HP Launches Green Initiative For Printing

For example, the new "green" HP DeskJet D2545 Printer is made almost entirely out of recycled plastic.

Hewlett-Packard on Thursday launched an initiative to help customers reduce the environmental impact of printing.

The effort includes an enterprise printing assessment service and a carbon calculator, a more environmentally sensitive policy governing paper manufacturing and the launch of a HP inkjet printer made almost entirely from recycled materials. "HP is focused on helping all of our customers -- from consumers to enterprises -- reduce their environmental impact," Vyomesh Joshi, executive VP of the Imaging and Printing Group at HP, said in a statement.

The new printing assessment service, an addition to HP's existing enterprise services, helps customers measure their energy consumption, paper usage and carbon emissions, and makes recommendations on cutting power and paper use and recycling.
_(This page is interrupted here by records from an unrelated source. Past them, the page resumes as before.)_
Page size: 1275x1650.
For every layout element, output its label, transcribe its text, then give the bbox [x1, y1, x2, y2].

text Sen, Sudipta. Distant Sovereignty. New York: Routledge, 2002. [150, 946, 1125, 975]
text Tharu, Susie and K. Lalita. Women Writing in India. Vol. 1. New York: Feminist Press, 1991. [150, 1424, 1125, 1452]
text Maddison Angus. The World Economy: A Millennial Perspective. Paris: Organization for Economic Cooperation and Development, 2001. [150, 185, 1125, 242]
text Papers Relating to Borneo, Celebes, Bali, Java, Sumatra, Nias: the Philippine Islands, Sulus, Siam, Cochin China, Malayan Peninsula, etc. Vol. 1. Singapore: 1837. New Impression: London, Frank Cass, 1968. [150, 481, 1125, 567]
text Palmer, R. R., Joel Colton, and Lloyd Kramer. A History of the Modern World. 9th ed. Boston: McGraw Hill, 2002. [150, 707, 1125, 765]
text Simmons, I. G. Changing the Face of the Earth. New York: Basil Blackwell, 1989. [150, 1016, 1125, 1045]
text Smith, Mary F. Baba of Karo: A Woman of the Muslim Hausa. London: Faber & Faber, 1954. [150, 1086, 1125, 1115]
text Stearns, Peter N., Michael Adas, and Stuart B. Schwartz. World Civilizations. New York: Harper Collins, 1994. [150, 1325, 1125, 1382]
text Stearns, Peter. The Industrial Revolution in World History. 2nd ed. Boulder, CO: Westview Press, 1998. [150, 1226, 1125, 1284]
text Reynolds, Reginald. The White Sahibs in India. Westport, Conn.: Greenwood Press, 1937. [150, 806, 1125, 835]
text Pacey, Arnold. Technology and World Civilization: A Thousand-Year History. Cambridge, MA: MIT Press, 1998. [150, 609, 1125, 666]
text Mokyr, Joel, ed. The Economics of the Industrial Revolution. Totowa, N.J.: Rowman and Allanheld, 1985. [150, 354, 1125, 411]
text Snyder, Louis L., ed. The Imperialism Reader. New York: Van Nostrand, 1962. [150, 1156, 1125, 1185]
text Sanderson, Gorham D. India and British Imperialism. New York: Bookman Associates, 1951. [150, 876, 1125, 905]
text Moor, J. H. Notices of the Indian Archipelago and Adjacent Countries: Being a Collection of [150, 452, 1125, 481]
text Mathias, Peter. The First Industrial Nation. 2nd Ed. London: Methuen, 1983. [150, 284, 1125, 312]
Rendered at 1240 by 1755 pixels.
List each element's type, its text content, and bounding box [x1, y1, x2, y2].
The Carbon Footprint Calculator for printing allows customers to compare their existing printer fleet and compare that to what's available from HP today. The calculator assesses printer energy and paper use, the carbon impact of usage and associated monetary costs. The calculator will be available online at the end of June.

HP's new global paper policy is to reduce the environmental impact of the paper the company buys, uses, and sells. The initiative includes using raw materials that go into paper production more efficiently, giving preference to suppliers who source fiber from certified, sustainable forests, and minimizing carbon production and waste in the manufacturing process. HP pledges that 100% of its consumer photo paper will be derived from source fiber certified by a forestry certification program by the end of next year.

The new "green" HP DeskJet D2545 Printer is made almost entirely out of recycled plastic. Fully, 83% of the printer's total plastic weight is recycled material. In addition, the printer uses HP 60 ink cartridges, which are molded from recycled plastic resins. The printer is currently available in Wal-Mart stores and through HP. The estimated retail price is $45.

HP has set a number of environmental goals for itself. The company has pledged to improve the overall energy efficiency of its ink and laser printing products by 40% by 2011. In addition, the company plans to increase the amount of recycled materials used in its inkjet printers threefold by 2010, compared to 2007. Finally, the company plans to surpass 250 million cumulative HP inkjet and LaserJet cartridges recycled in 2008, helping HP reach its goal of recovering 2 billion pounds of computing and printing equipment by 2010.

HP's focus on green is more than just reducing environmental damage to the planet. Executives at the Reuters Global Technology, Media and Telecoms Summit this week said technologies that help corporations use energy more efficiently are expected to become bigger moneymakers in the next decade.